[Start of section]

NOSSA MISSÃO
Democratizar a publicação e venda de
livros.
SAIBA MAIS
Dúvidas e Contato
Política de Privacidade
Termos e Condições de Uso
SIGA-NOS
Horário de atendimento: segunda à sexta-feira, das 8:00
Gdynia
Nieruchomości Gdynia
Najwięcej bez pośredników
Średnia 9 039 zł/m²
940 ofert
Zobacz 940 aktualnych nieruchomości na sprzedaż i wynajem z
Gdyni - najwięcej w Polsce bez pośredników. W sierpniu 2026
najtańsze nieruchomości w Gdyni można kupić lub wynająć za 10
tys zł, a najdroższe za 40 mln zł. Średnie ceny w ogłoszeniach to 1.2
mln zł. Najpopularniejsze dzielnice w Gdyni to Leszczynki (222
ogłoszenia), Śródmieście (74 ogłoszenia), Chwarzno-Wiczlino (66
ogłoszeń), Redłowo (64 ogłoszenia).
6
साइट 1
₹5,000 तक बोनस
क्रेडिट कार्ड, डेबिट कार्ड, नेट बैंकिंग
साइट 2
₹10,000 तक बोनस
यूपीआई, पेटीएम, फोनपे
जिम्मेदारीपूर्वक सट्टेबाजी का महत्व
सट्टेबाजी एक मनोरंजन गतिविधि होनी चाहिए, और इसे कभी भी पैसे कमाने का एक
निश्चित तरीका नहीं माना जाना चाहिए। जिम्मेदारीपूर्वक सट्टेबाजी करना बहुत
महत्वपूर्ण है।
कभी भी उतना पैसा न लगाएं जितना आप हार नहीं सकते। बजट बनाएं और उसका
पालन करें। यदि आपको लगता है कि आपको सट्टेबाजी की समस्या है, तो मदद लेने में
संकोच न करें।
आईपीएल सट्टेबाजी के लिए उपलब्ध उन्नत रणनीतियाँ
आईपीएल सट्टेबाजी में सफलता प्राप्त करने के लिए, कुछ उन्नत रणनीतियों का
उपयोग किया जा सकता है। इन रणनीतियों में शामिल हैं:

[End of section]
[Start of section]

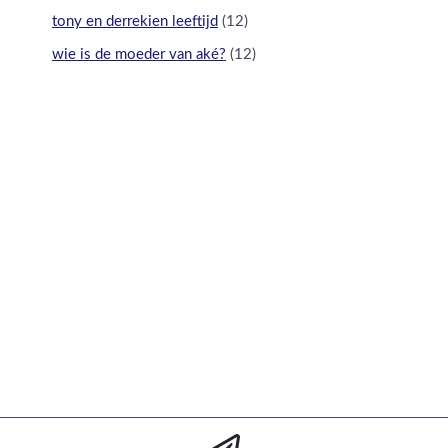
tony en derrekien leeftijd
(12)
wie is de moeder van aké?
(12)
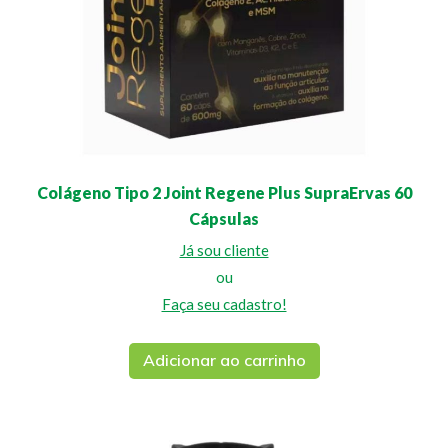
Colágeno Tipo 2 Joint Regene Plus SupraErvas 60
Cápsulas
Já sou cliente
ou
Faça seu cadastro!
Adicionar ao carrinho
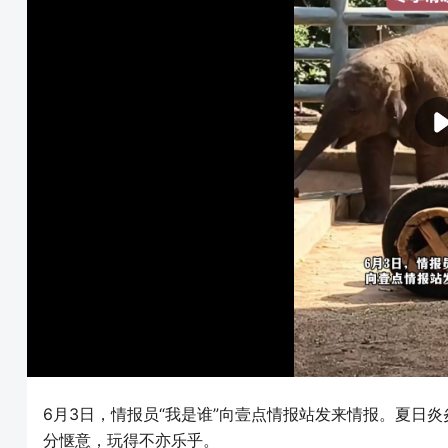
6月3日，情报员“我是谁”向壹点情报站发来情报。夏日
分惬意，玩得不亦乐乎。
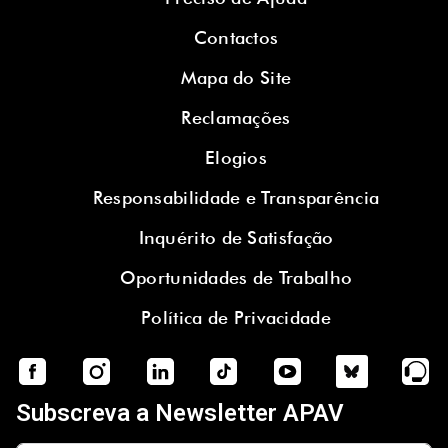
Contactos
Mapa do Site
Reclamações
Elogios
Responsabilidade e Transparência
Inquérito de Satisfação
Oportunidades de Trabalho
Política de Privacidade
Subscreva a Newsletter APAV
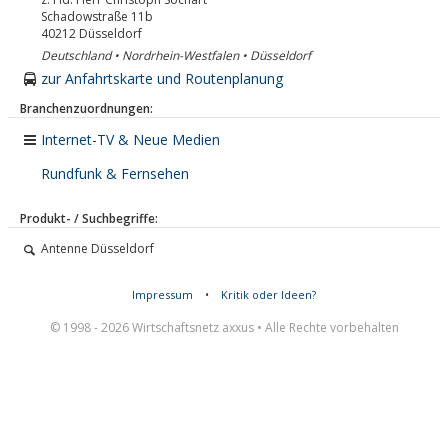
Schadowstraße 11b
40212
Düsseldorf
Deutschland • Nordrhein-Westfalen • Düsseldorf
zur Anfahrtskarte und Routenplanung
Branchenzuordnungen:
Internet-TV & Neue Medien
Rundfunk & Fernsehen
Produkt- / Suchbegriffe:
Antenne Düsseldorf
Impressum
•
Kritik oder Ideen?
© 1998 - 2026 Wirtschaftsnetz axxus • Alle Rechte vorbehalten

[End of section]

**TRY IT**
Given the entries above, count how many lines include the word "Düsseldorf"; respond with the number only.

**EXERCISE RESULT**
3